## SELECTED TEXT
* * *

MapReduceMrJob-

Perform a few exercises for Map Reduce with Mrjob

Do All this homework with this source :

https://mrjob.readthedocs.io/en/latest/

Mrjob

mrjob is the easiest route to writing Python programs that run on Hadoop. If you use mrjob, you’ll be able to test your code locally without installing Hadoop or run it on a cluster of your choice.

Additionally, mrjob has extensive integration with Amazon Elastic MapReduce. Once you’re set up, it’s as easy to run your job in the cloud as it is to run it on your laptop.

Here are a number of features of mrjob that make writing MapReduce jobs easier:

Keep all MapReduce code for one job in a single class Easily upload and install code and data dependencies at runtime Switch input and output formats with a single line of code Automatically download and parse error logs for Python tracebacks Put command line filters before or after your Python code If you don’t want to be a Hadoop expert but need the computing power of MapReduce, mrjob might be just the thing for you.

Tamrine 1

Find average of column in dataset

Tamrine 2

Find Standard deviation on columns

Tamrine 3

Find Variance on columns

Tamrine 4

Multiply 2 matrices

Exerciese for Section 2.3 (Mining of Massive Datasets)

* * *

## DATA LINES
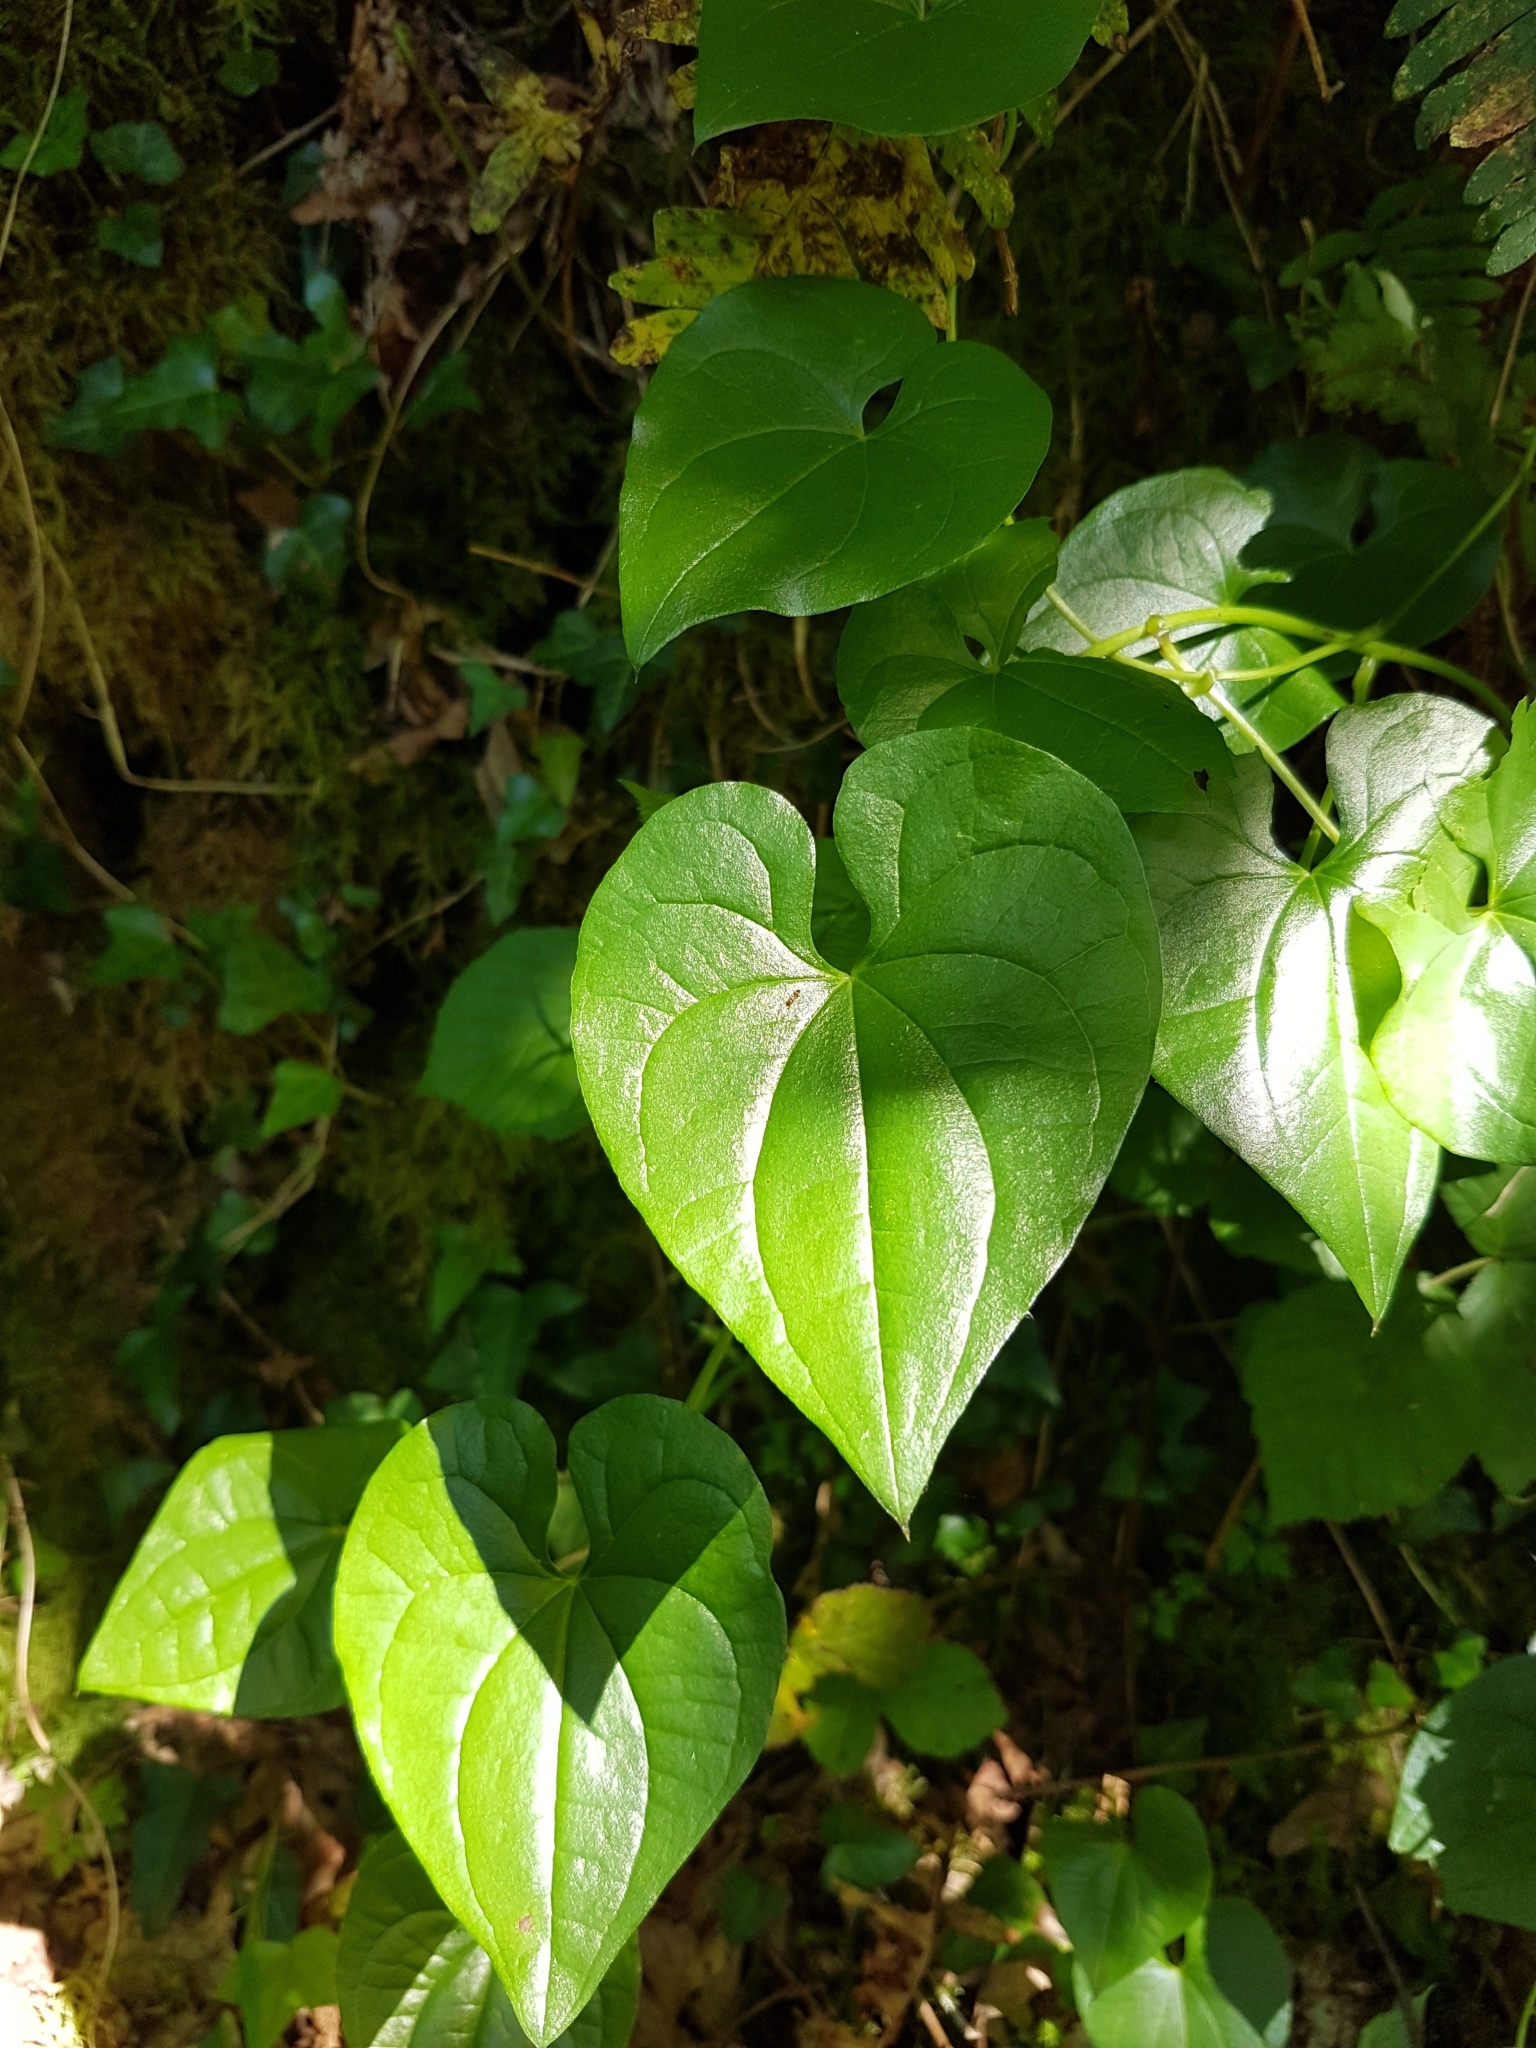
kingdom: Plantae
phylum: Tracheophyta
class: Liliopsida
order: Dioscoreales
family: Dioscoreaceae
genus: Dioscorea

* * *

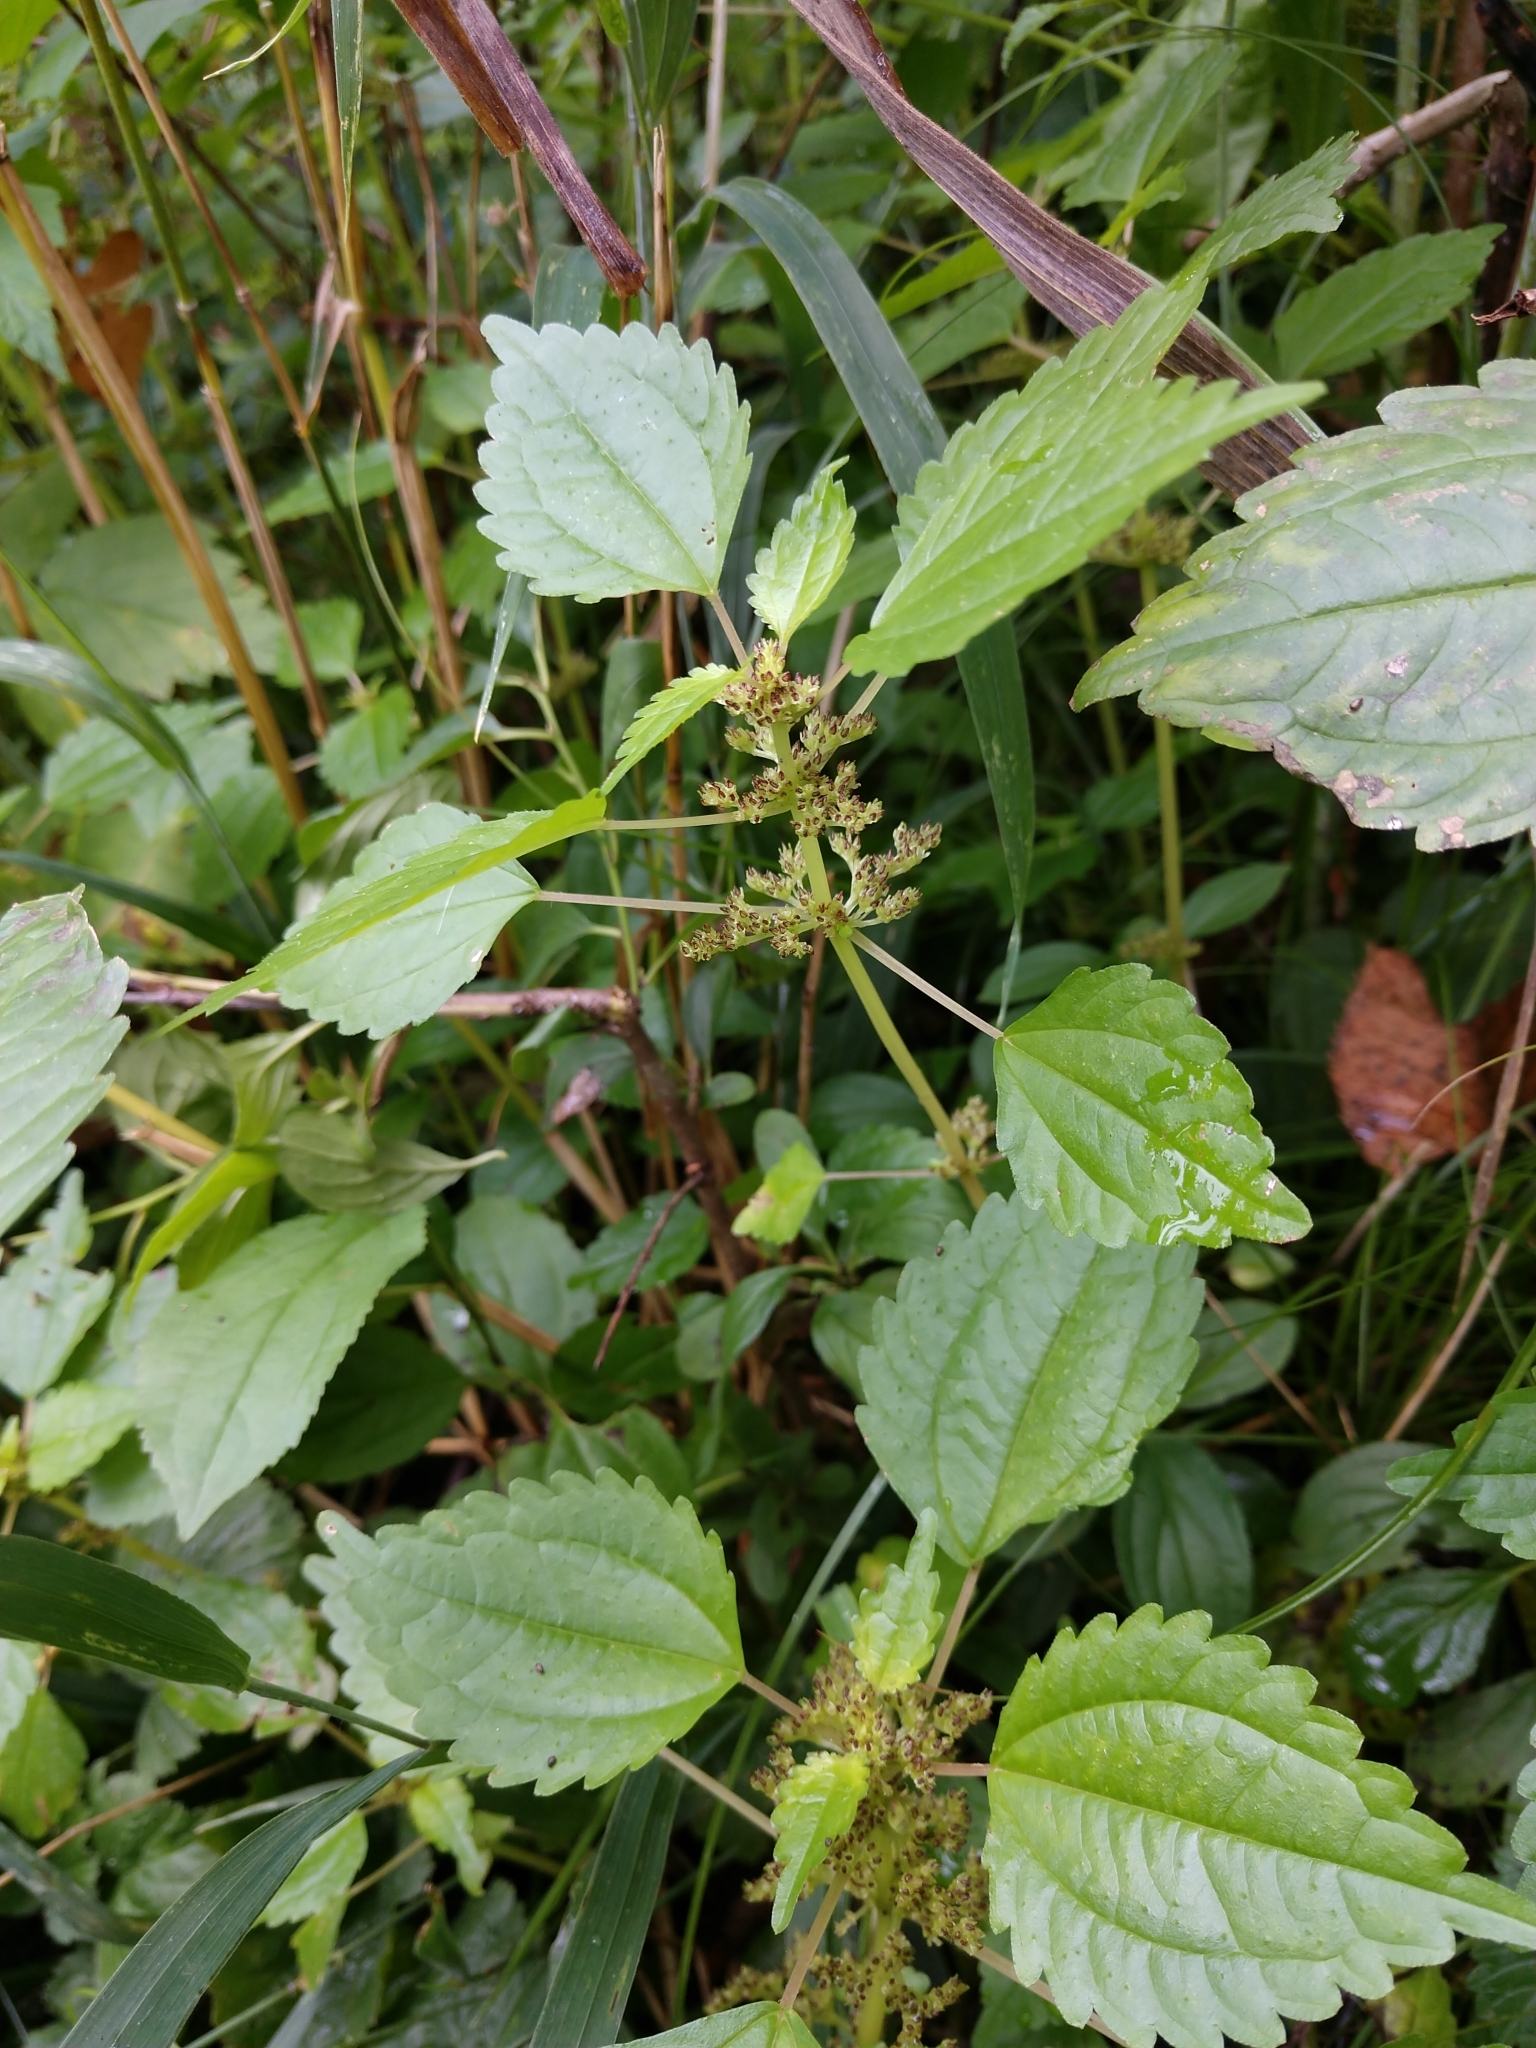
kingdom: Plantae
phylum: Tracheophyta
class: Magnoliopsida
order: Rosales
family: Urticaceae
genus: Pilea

* * *

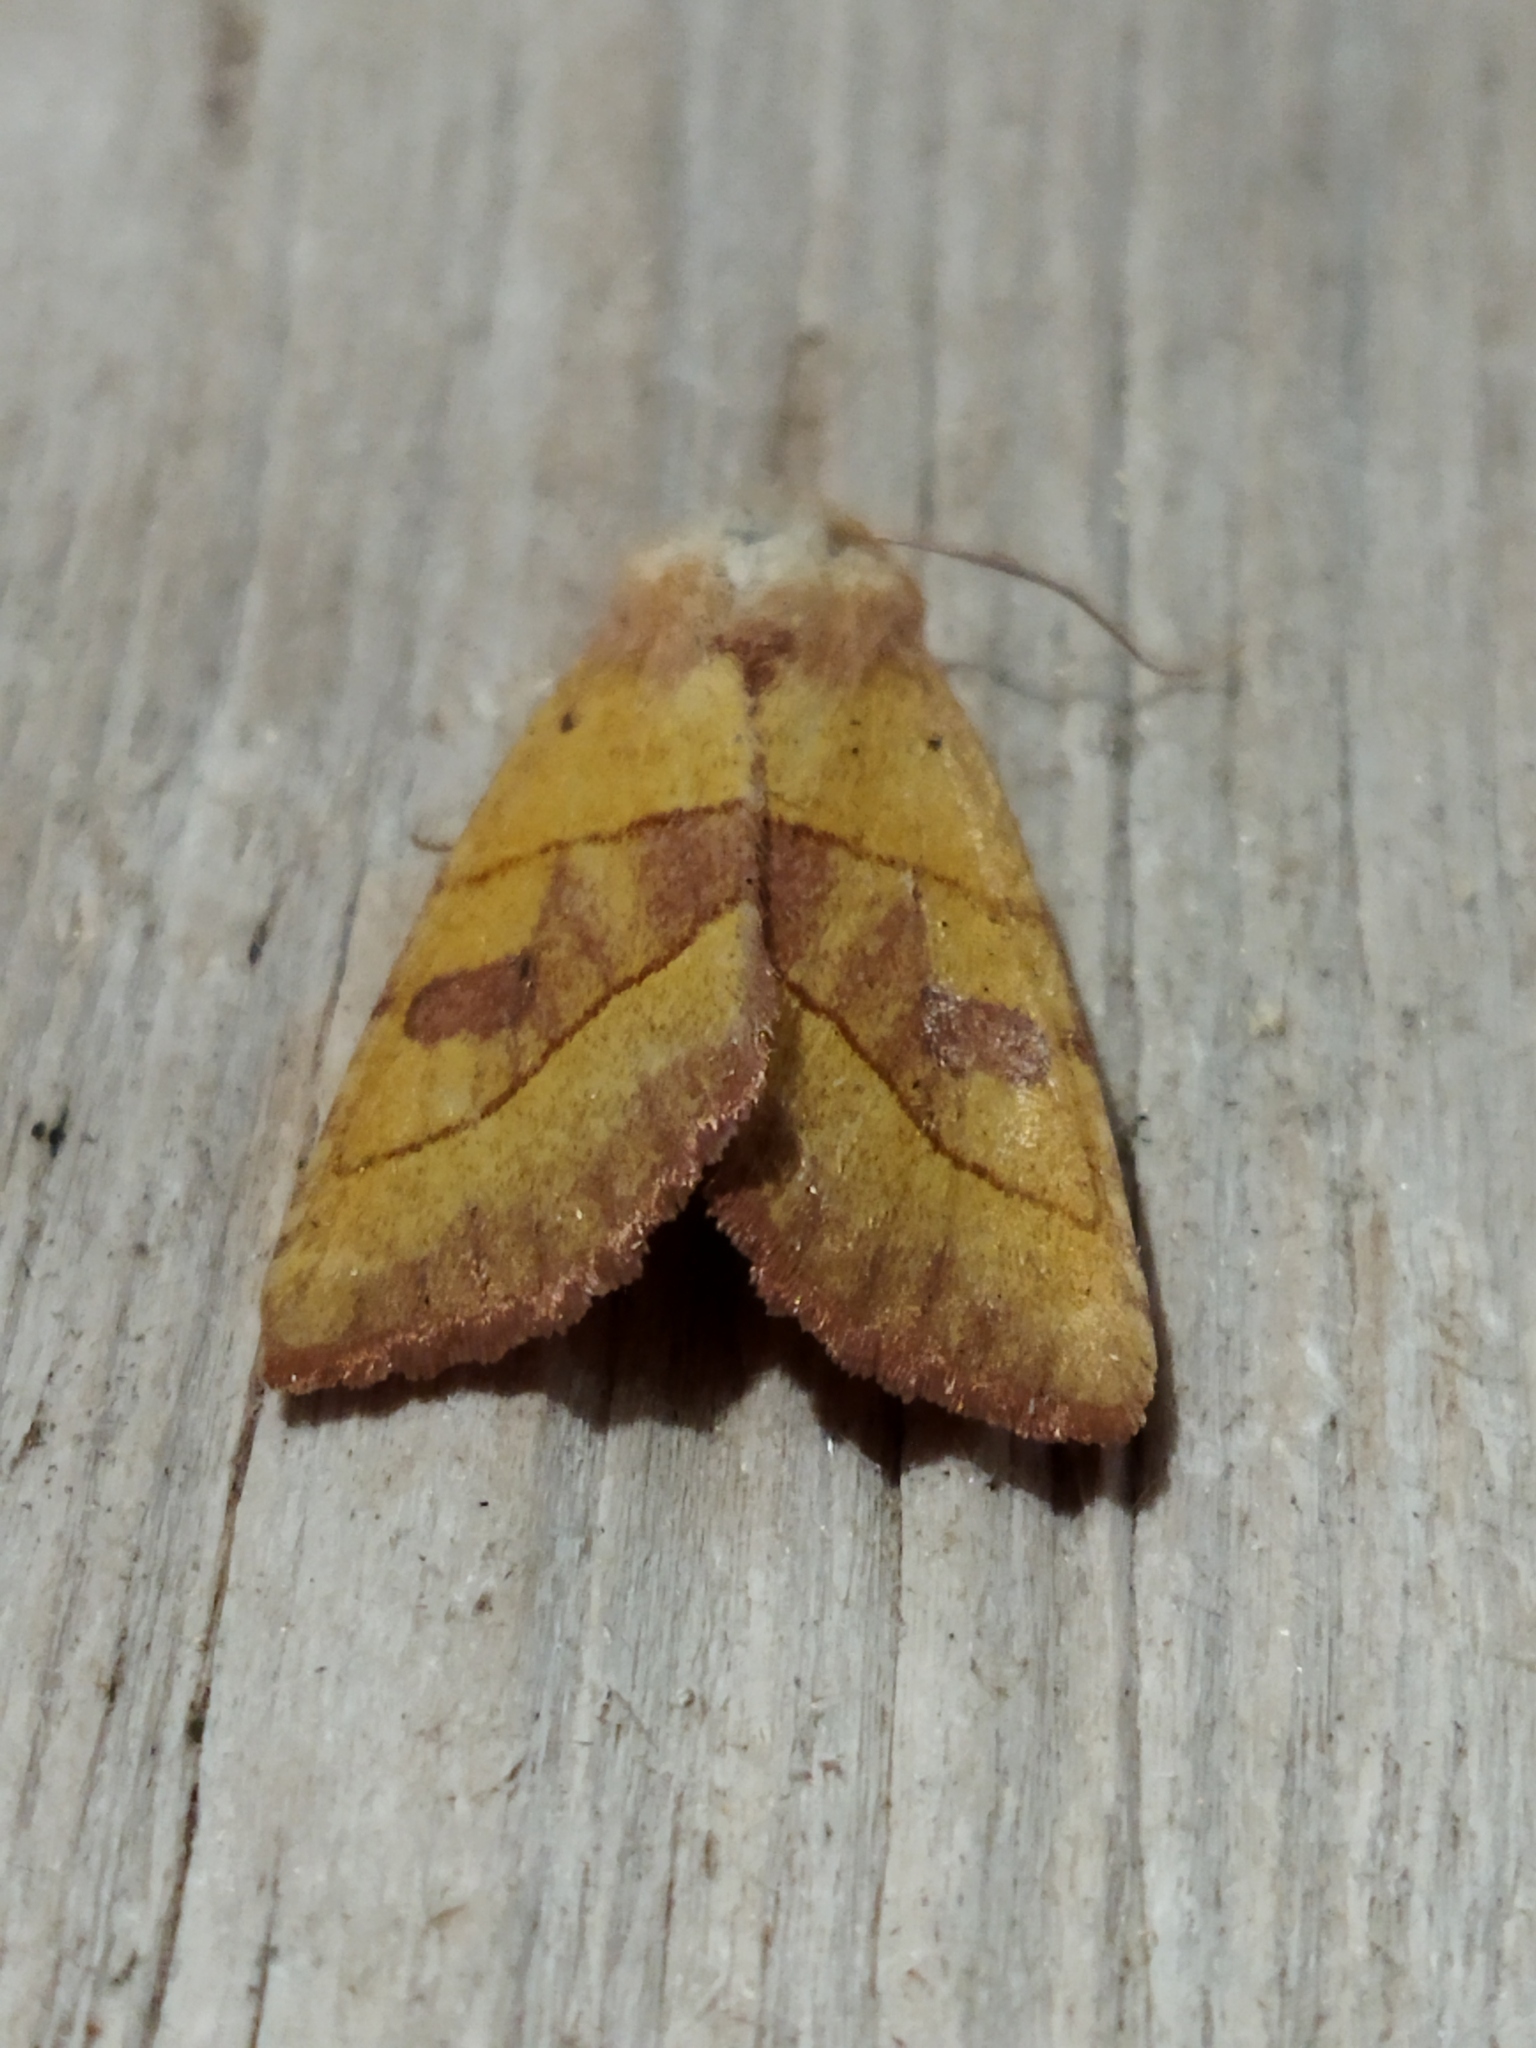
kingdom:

* * *

## DO THIS
Answer these questions from the mrjob text:
(a) What Amazon service does mrjob have extensive integration with?
(b) What exercise is listed under "Tamrine 4"?
(c) What does the mrjob text say you can do without installing Hadoop?
The data here comes from a different source than the text.

## OUTPUT
(a) Amazon Elastic MapReduce.
(b) Multiply 2 matrices.
(c) Test your code locally.